Июль 1918 г. Одесса
Осенью 1975 года Толя Якобсон часто приходил ко мне с бутылкой арака, на этикетке которой были изображены два оленя. Толя научился избавляться от невыносимого анисового запаха, выжимая в бутылку лимон. Попивая арак и двигая шахматные фигуры, мы обычно говорили о поэзии. Толя, разумеется, доминировал. Как же любил я ослепительные его импровизации. Однажды он застал меня за чтением Луговского.
— Тебе нравятся его стихи? — спросил Толя.
— Нет, — честно ответил я, — разве что некоторые лирические, ну и «Середина века». Там есть гениальные фрагменты.
— Ну, это ты загнул.
— А вот послушай:
Я знаю, ты хитришь, ты бедных греков
Кидал вперед, блистая медным шлемом,
А сам, с колена холодно прицелясь,
Метал в троянцев бешеные стрелы.
Я знаю, ты один видал Елену
Без покрывала, голую, как рыба,
Когда ворвался вместе с храбрецами
В Приамов полыхающий дворец.
И ты хитро не взял ее с собою,
И ты хитро уйдешь в мою Итаку,
В свою Итаку, царь наш непорочный,
Единственный из мертвых нас свидетель,
Жестоких битв и горестных невзгод.
— «Середина века», — сказал Толя, устроившись в своем любимом кресле-качалке и закуривая, — действительно вершина его творчества. Там есть хоть и не гениальные, но весьма яркие страницы, изумительные находки.

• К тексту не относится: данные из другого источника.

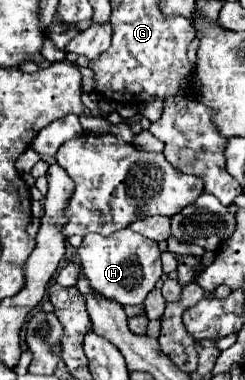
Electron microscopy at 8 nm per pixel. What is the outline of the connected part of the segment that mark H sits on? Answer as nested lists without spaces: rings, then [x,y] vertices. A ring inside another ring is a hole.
[[[122,229],[110,237],[98,233],[88,233],[78,247],[78,257],[82,271],[90,279],[90,285],[104,297],[118,301],[120,305],[138,305],[154,289],[156,281],[162,277],[160,249],[158,243],[134,233],[132,229]]]

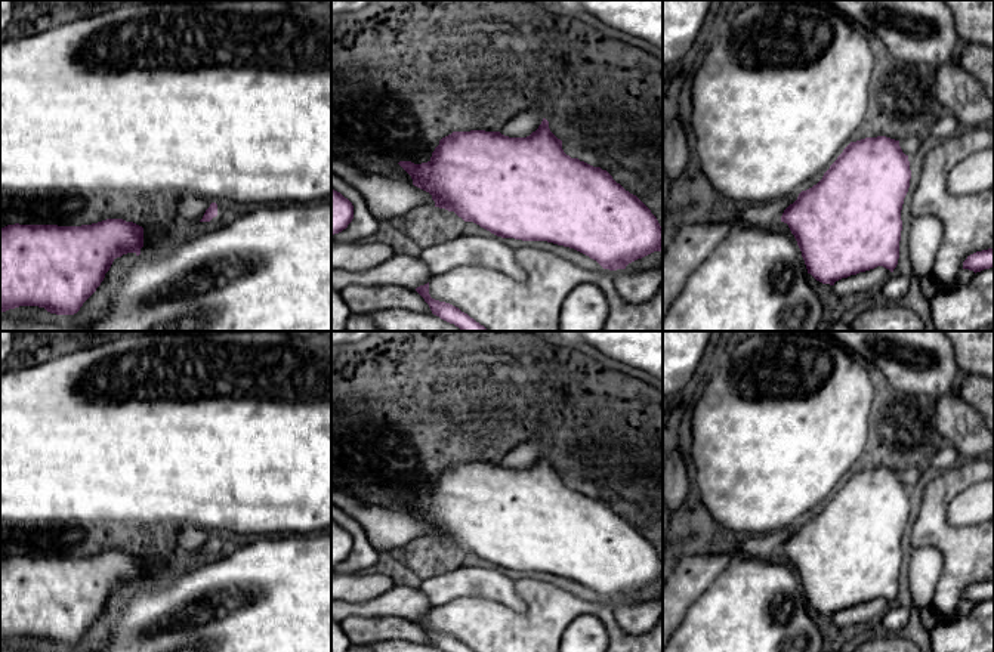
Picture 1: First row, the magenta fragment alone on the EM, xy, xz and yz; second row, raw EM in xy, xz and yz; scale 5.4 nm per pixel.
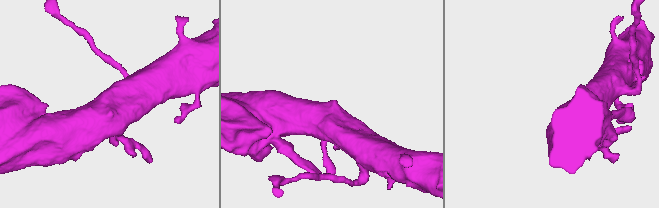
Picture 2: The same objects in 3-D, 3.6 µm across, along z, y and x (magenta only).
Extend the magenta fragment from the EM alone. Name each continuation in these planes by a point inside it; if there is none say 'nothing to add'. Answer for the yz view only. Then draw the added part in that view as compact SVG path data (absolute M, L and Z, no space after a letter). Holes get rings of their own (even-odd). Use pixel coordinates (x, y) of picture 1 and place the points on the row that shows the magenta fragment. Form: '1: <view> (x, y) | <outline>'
nothing to add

Но все это ослаблено напыщенной риторикой, дешевым пафосом, мелкостью мысли, страхом подняться над временем и эпохой и высказать о них опережающее суждение. Знаешь, я ведь был однажды у него в гостях, и он меня угощал не такой дрянью, — кивнул Толя на арак, — а французским коньяком.
— Ты никогда об этом не рассказывал.
— Да, как-то к слову не пришлось. Дело в том, что у меня был непродолжительный роман с его дочерью Милой. Она и пригласила меня в гости в дом, где жила вместе с отцом. Это был дом почище иного музея. На стенках потрясающая коллекция оружия. Дамасские клинки, гурда и золинген. Старинные пистолеты. Какие-то удивительные маски и идолы Востока. Гравюры в палисандре и ампире. Мила привела меня в огромный отцовский кабинет, где находились штук десять шкафов с редкими книгами. Хозяин встретил нас радушно. Угостил отменным коньяком. Ну а разговор оказался коротким, незначительным. Я ведь был не первым ухажером его дочери, с которым ему приходилось знакомиться. Но вот внешность Луговского меня поразила.

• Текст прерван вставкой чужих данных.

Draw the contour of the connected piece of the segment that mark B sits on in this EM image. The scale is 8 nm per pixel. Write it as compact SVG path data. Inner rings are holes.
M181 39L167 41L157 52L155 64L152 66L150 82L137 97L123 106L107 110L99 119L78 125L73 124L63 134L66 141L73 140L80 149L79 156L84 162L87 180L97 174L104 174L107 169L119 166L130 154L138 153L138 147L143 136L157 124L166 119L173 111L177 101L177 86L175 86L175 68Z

— А правда, что у него были брови побольше, чем у Брежнева?
— Брежневу такие и не снились. Не зря ведь Луговского называли «бровеносцем советской поэзии». Да и вообще внешность у него была по-былинному героической. Рост — под стать Маяковскому. Плечи — косая сажень. Голос — посуда в буфете дрожит. Героем же он, конечно, не был. Перед советской властью стоял в позе чего изволите. Ну и хватит о нем. Давай лучше Мандельштама почитаем.
* * *
Владимир Луговской поэт весьма одаренный, но его стихам обычно не хватало теплоты, идущей от искреннего сердца. Поэтический мир Луговского широк, просторен, гулок, но в нем редко вспыхивало живое пламя, способное осветить изнутри его холодные неуютные чертоги.
Луговской родился в 1901 году. Почти ровесник века. После революции много времени проводил в Средней Азии, где вместе с пограничниками гонялся за басмачами. Первый его сборник «Сполохи» был издан в 1926 году. Тогда же он стал регулярно печататься в ведущих газетах и журналах. Примкнул к конструктивистам, но был талантливее, лиричнее и глубже, чем многие его коллеги по цеху. У него время от времени появлялись волшебно мерцающие стихи: «Курсантская венгерка», «Медведь» и др.
Революция и Гражданская война, русская история и природа Средней Азии составили первоначальную тематику его поэзии. Многие вещи раннего Луговского написаны с киплинговской лапидарностью и силой. В лучших его стихах о Гражданской войне искренний революционный пафос сочетается с растерянностью поэта перед не всегда понятной ему поступью истории.
В 30-е годы Луговской оставил конструктивистов и перешел в РАПП, где надеялся найти тихую спокойную гавань, но, по, настоянию Горького, Сталин РАПП ликвидировал. Вскоре после этого некоторые стихи поэта подверглись партийной критике. Луговскому пришлось каяться, что он делал с присущей ему надрывной искренностью. Впрочем, все обошлось благополучно, и ему даже доверили преподавание в Литинституте. Его поэтические сборники выходили один за другим. Он стал популярен. Имел успех у женщин. Много путешествовал, сибаритствовал и был похож на большого добродушного медведя.